After a night like this, believing in the Jazz as a genuine playoff team naturally becomes easier.
So does wondering why it took these guys this long to get it together.
"We could have been doing it all year," Jazz center Al Jefferson was saying Saturday, sounding almost frustrated after a 116-107 defeat of Brooklyn at EnergySolutions Arena.
The Jazz's second-half domination of the Nets followed their road breakthrough Friday at Portland, creating undoubtedly their best 24-hour sequence of the season.
If you wondered whether this team was cursed or just plain crumbling lately, everything suddenly looks different. There's great Foye in Jazzland, at the moment.
You kind of had to be there to capture the full effect of Randy Foye's 3-point shooting display in the third quarter and to witness Marvin Williams' consecutive, shot clock-beating baskets in the fourth quarter when the outcome was mildly in doubt. Otherwise, the boxscore is sufficient: Paul Millsap's career-high nine assists, the Jazz's 14 steals and their 55 percent shooting help tell the story of a team that's finding itself.

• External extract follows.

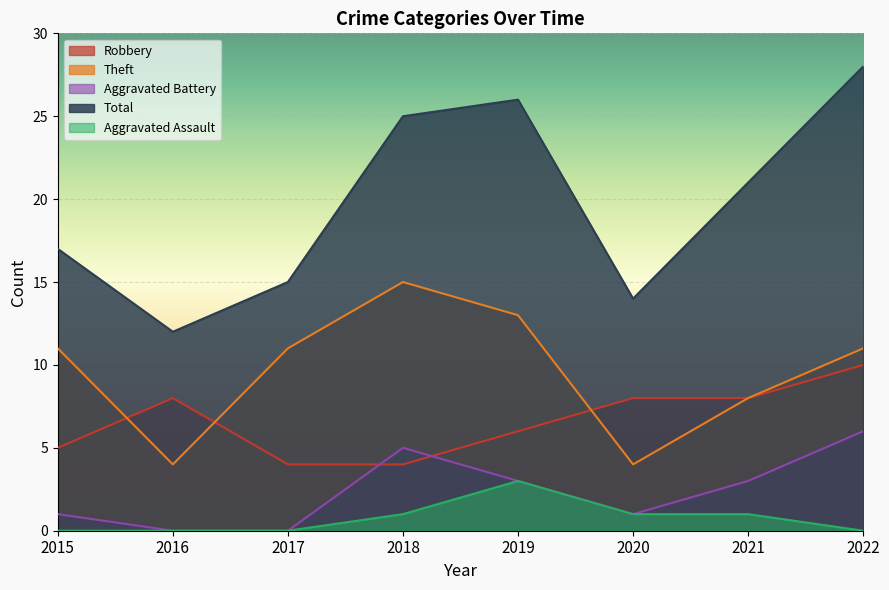

The Theft series shows 2 at 2020. True or false?

False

The Jazz managed to absorb Deron Williams' 21 points and 11 assists. Carlos Boozer keeps coming back and beating the Jazz with Chicago, but D-Will's Nets have lost in both of his return visits and this is a good Brooklyn team, fighting for the No. 4 seed in the Eastern Conference playoffs.

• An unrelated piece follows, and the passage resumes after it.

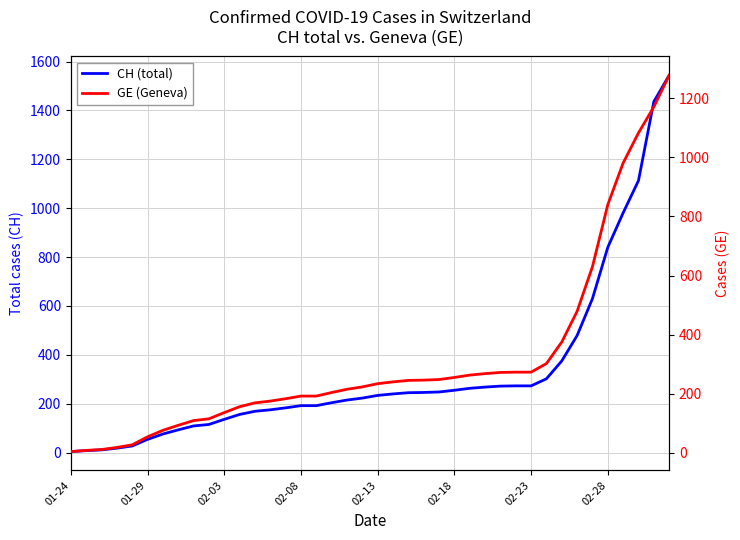

What are all the series names shown in the legend?

CH (total), GE (Geneva)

Playing without star guard Joe Johnson, the Nets held a six-point lead early in the third quarter. That's when Foye launched a shooting spree unlike anything in franchise history. He made six 3-pointers in a 10-minute span while accounting for 12 consecutive Jazz points.
In all, his eight 3s tied current assistant coach Jeff Hornacek's club record. Foye's third-quarter barrage came right after Mehmet Okur, the Jazz's last great 3-point shooter, was honored during a timeout. That seemed like odd timing, but Memo's recognition and a highlight video of his shooting exploits nicely framed Foye's breakout game.

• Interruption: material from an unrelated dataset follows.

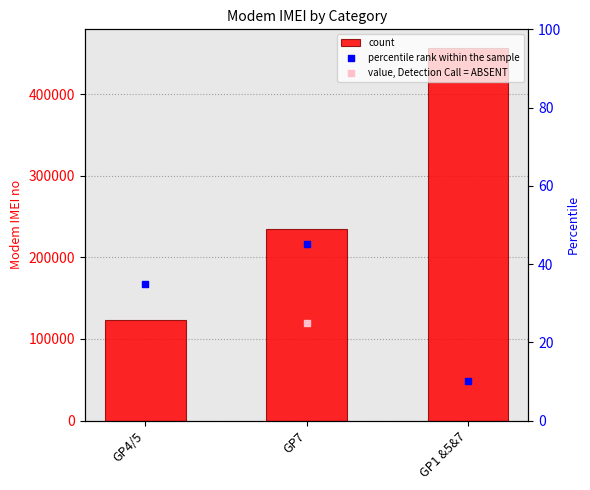

Is the value of percentile rank within the sample at GP4/5 greater than the value of count at GP1 &5&7?

No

Best of all, each of Foye's team-record seven 3s in the second half came via an assist from Gordon Hayward, Al Jefferson, Hayward, Mo Williams, Jefferson, Jamaal Tinsley and Williams, in order.
"We did a great job moving the ball," Jefferson said. "Double-team, swing, swing, swing and my man was there, ready. They were coming off me to double him, and he was knockin' 'em down."
And there was more to like, such as Hayward hustling to block Deron Williams' driving attempt in the second quarter, or Marvin Williams creatively delivering shots to beat the 24-second clock in the fourth period. Occasionally, it all comes together.
Of course, all this four-game winning streak is doing is balancing the losses that preceded it, while keeping the Jazz (38-36) in the chase for the eighth and final playoff slot in the Western Conference. But considering how they were falling apart, this is good stuff.
"I had a feeling that we would get out of it," said Jazz coach Tyrone Corbin.
Maybe everything that went so right for the Jazz was just a case of having everything that went against them on the road this month even out Saturday. They'd probably like to retroactively redistribute some of Foye's 3-pointers and Marvin Williams' innovative shots to those unhappy endings in Milwaukee, Cleveland and Chicago, but that's not possible.
They also would have welcomed some help against Dallas and the Los Angeles Lakers, who won close games Saturday. But as the Jazz are demonstrating, there's still time for them to get this right, an opportunity for this season to be salvaged.